Sat, Apr 12, 2014 - Page 5 News List

Campaign rally remarks on rape anger Indian women

AFP, NEW DELHI

The mother of a student who was fatally gang raped on a bus led the outrage yesterday against an Indian political leader who described three convicted multiple rapists as “poor fellows” who had made “mistakes.”

During a rally in the state of Uttar Pradesh on Thursday, Mulayam Singh Yadav said his Samajwadi Party would try to change the law on punishments for rapists after India’s ongoing elections as he spoke out in defense of three men who have been sentenced to death for repeat sexual assaults.

“Three poor fellows have been sentenced to death. Should rape cases lead to hanging?” said the 74-year-old Yadav, whose party governs the electorally crucial state.

“They are boys, they make mistakes,” he added in reference to the three who were sentenced to death by a court in Mumbai last week after they were convicted of taking part in two gang rapes at the same place.

They were the first death sentences to be handed down for multiple sex attacks since the law was toughened in the wake of the outrage over the December 2012 attack on a bus in New Delhi.

The mother of the 23-year-old New Dehli victim called Yadav a “disgusting and shameless” politician and urged voters to reject leaders who “don’t understand the torture women go through.”

“His comments hurt us so much,” said the mother, who cannot be named for legal reasons.

“Every day women get raped and they are all mistakes? He talks about doing away with the death sentence for rapists but parents like us feel even death is not enough for rapists. They deserve worse,” she said.

Yadav’s remarks sparked a backlash on social media where #backingrapists and “Mulayam Singh” were top topics on Twitter.

That anger was fueled by rambling comments from the party’s leader in the state of Maharashtra who appeared to call for rape victims to be hanged along with their attackers on the grounds that they had extramarital sex.
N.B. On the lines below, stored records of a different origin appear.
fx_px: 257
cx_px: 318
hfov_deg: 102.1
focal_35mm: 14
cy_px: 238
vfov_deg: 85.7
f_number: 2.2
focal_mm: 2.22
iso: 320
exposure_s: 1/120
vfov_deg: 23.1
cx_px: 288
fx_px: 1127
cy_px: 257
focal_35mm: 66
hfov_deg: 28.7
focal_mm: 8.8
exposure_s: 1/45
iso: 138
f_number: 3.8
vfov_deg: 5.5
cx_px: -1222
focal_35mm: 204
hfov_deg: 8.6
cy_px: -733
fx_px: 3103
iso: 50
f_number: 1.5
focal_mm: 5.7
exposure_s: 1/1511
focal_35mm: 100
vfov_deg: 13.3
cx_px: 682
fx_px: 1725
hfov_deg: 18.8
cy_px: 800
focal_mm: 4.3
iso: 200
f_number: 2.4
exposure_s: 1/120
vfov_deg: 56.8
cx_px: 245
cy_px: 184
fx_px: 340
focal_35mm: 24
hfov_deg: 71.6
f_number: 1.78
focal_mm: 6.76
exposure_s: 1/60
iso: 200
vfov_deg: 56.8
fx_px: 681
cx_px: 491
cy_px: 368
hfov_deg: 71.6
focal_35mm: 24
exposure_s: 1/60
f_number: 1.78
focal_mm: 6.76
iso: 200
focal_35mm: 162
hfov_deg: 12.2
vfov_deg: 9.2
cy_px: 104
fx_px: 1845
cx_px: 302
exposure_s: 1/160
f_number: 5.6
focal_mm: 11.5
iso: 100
Although the party’s power is largely limited to Uttar Pradesh, its strength in the nation’s most populous state could mean it has a king-making role in coalition negotiations after the general elections wrap up next month.

Voters in the nation’s capital went to the polls on Thursday, with New Dehli a key battleground for an anti-corruption party which shot to fame last year.
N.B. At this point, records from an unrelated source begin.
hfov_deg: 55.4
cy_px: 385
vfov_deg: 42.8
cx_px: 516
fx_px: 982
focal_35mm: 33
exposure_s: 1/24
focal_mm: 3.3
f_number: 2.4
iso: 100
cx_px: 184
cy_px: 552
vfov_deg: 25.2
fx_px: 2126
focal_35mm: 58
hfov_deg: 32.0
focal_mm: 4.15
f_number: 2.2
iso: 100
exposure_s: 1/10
Ballots were also cast in densely populated rural constituencies in northern India where the Hindu nationalist Bharatiya Janata Party (BJP) — seen as the frontrunner — is expected to poll strongly.

However, Thursday was of particular importance for the 18-month-old anti-corruption Aam Aadmi Party (AAP), which triumphed in the Delhi state election in December last year and is now contesting more than 400 parliamentary seats nationally.

The party has struggled to shake the “quitter” tag following the dramatic resignation of party chief Arvind Kejriwal just 49 days after he came to office as New Dehli’s chief minister.

“We need stability. So I won’t waste my vote on him,” Jitender Singh, a 38-year-old rickshaw driver in a purple turban, said on Thursday in the old part of the city. “For now it is Modi, Modi, Modi for me. For the country actually.”

He was referring to BJP prime ministerial candidate, Gujarat Chief Minister Narendra Modi, a hardline Hindu nationalist tipped to become prime minister.

His alleged links to anti-Muslim riots in his home state of Gujarat and his uncompromising public statements make him a polarizing figure, particularly for religious minorities, but many voters have been swayed by his promises of economic development, strong leadership and clean government.